I have to agree with Henry. Old hoses, belts, plastics, etc are a bigger issue on an old vehicle at the mid -20°F temps.
-34°F is the start of ice crystal formation on a 50:50 mix. You will not freeze up and damage an engine at -34°F using that mixture.
You're only getting -25°F at the worst of this. At -25°F Wind Chill numbers near the -40° range is a "Feels like" number. It just means at higher wind speeds vehicles, pets, and humans don't take as long to get down to actual temp of -25°F so don't expose your skin to the blowing wind.
I grew up in Central NY farming country between Binghamton and Syracuse and then Upstate in Hoosick Falls NY just outside Bennington Vt and North Adams Ma.
I've only seen -35°F in Sherburne NY once... Over Christmas 1981 or 1980. It set a bunch of records.
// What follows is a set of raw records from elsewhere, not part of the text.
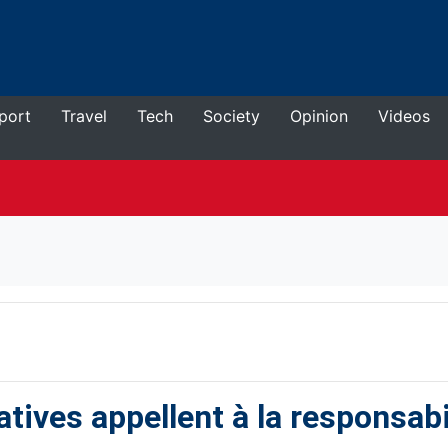
port
Travel
Tech
Society
Opinion
Videos
atives appellent à la responsabi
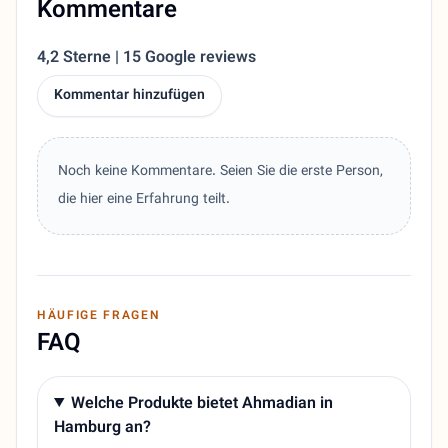
Kommentare
4,2 Sterne | 15 Google reviews
Kommentar hinzufügen
Noch keine Kommentare. Seien Sie die erste Person,
die hier eine Erfahrung teilt.
HÄUFIGE FRAGEN
FAQ
Welche Produkte bietet Ahmadian in
Hamburg an?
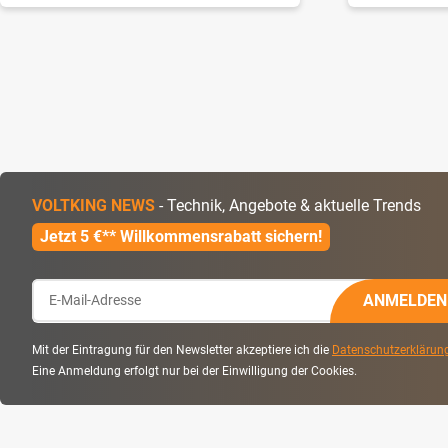
VOLTKING NEWS
- Technik, Angebote & aktuelle Trends
Jetzt 5 €** Willkommensrabatt sichern!
ANMELDEN
Mit der Eintragung für den Newsletter akzeptiere ich die
Datenschutzerklärun
Eine Anmeldung erfolgt nur bei der Einwilligung der Cookies.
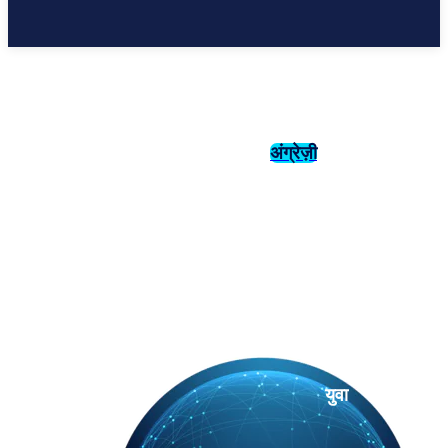
अंग्रेज़ी
संस्कृति
इतिहास
युवा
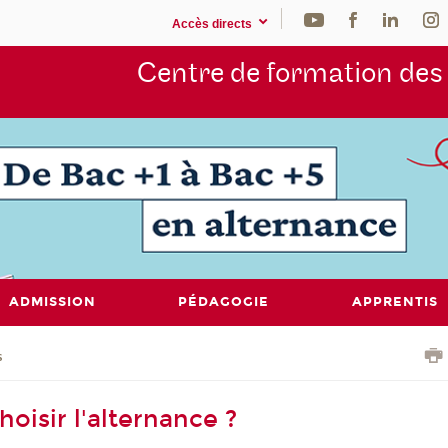
Accès directs
Centre de formation de
ADMISSION
PÉDAGOGIE
APPRENTIS
s
oisir l'alternance ?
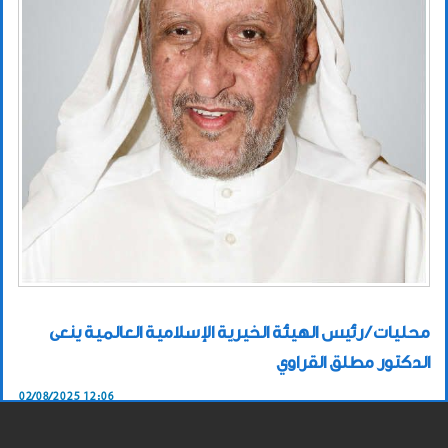
محليات / رئيس الهيئة الخيرية الإسلامية العالمية ينعى
الدكتور مطلق القراوي
02/08/2025 12:06
عدد مرات القراءة
2116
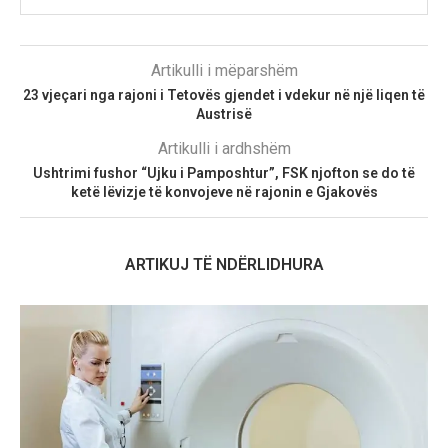
Artikulli i mëparshëm
23 vjeçari nga rajoni i Tetovës gjendet i vdekur në një liqen të
Austrisë
Artikulli i ardhshëm
Ushtrimi fushor “Ujku i Pamposhtur”, FSK njofton se do të
ketë lëvizje të konvojeve në rajonin e Gjakovës
ARTIKUJ TË NDËRLIDHURA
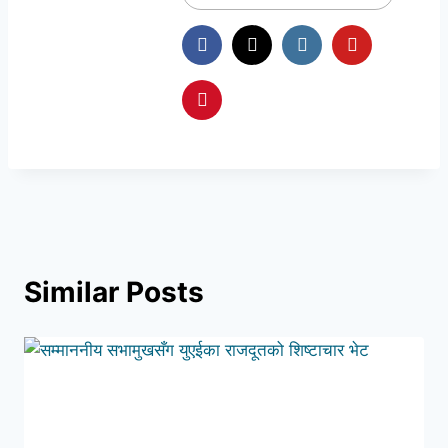
Similar Posts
Alba-Schenecta-Troy, Lake George, and Plattsburgh generally run higher temps in the winter than the higher elevations around Cooperstown, New Berlin, Sherburne, Hamilton, and Norwich. We always ran 50:50 in everything.
Most of these trucks are not daily drivers anymore. Since they primarily operate in summer weather heat is more worrisome. 50:50 transfers heat better than 60:40 or 70:30.